According to Jewish tradition, the destruction of the first temple in Jerusalem, like the second, occurred on the same day, the ninth of the month of Av (Mishnah Taanit 4:6). After the first destruction this day was declared one of fasting and mourning, and even when the Second Temple was built the prophet Zechariah taught that the practice of fasting must be maintained until that future day when love and integrity prevail and fasts are transformed into feasts. (7: 5-14; 8: 18-19).
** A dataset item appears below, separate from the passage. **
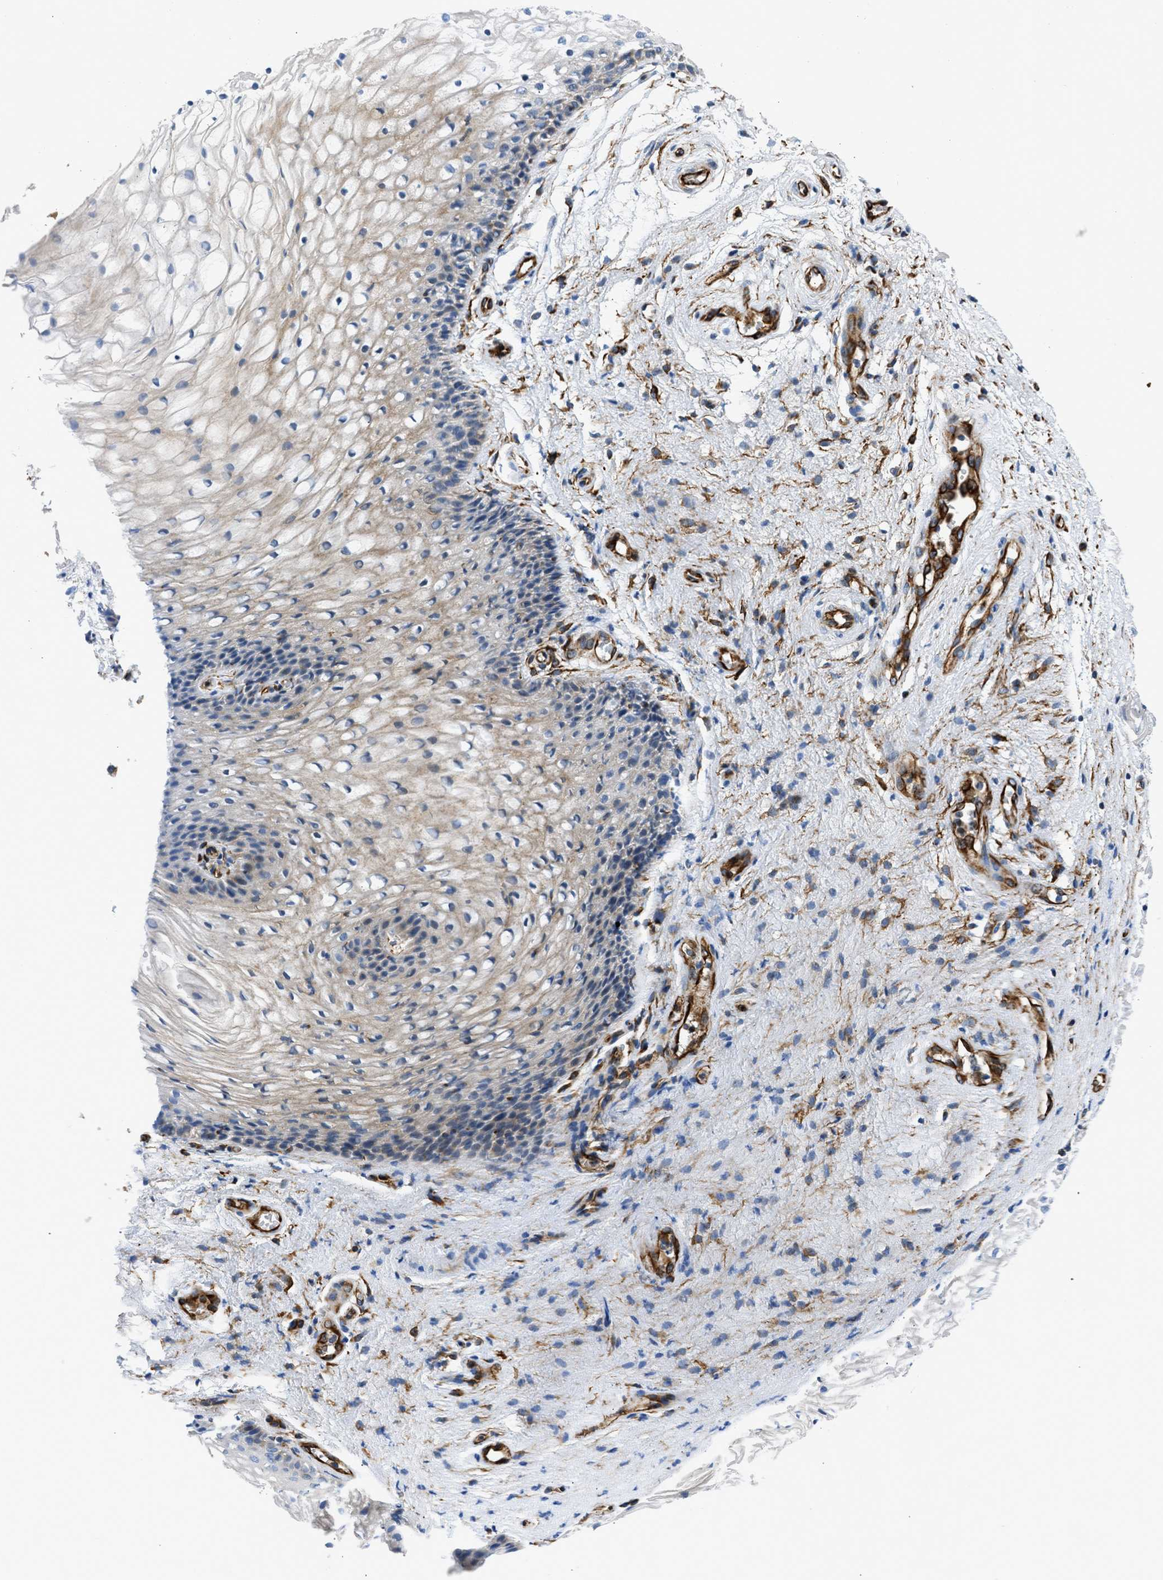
{"staining": {"intensity": "weak", "quantity": "25%-75%", "location": "cytoplasmic/membranous"}, "tissue": "vagina", "cell_type": "Squamous epithelial cells", "image_type": "normal", "snomed": [{"axis": "morphology", "description": "Normal tissue, NOS"}, {"axis": "topography", "description": "Vagina"}], "caption": "Immunohistochemistry (IHC) photomicrograph of unremarkable vagina: vagina stained using IHC displays low levels of weak protein expression localized specifically in the cytoplasmic/membranous of squamous epithelial cells, appearing as a cytoplasmic/membranous brown color.", "gene": "ULK4", "patient": {"sex": "female", "age": 34}}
It was the people’s grief that drove them not to accept that the history of Israel, punctuated with great destructions, had come to end. This explains the uniqueness of their existence for thousands of years
In 1968, after being invited by the Academy of Sciences and Humanities of Israel, to visit that country that the great Spanish thinker Julian Marias composed a small essay entitled: Israel, a resurrection. He started the book by saying:
“I believe that the strength of the Jewish people lies in their capacity for despair. Never having been comforted by the dispersion and destruction of the Temple, the loss of Jerusalem, has preserved its identity, it has allowed it to remain, for almost two millennia, the same; it has made it, century after century, not only a faith, but something very different: a people ”
With this penetrating insight, Marias masterfully identified the essence of the Jewish commitment that allowed the people to survive and to maintain and recreate its identity and values from generation to generation.
The stubbornness with which the Bible characterizes the people of Israel (Exodus 32: 9; 33: 3; etc.) meant that in the most tumultuous moments of its history the people refused to give up. They thus remained a people with a message to share with all the humanity.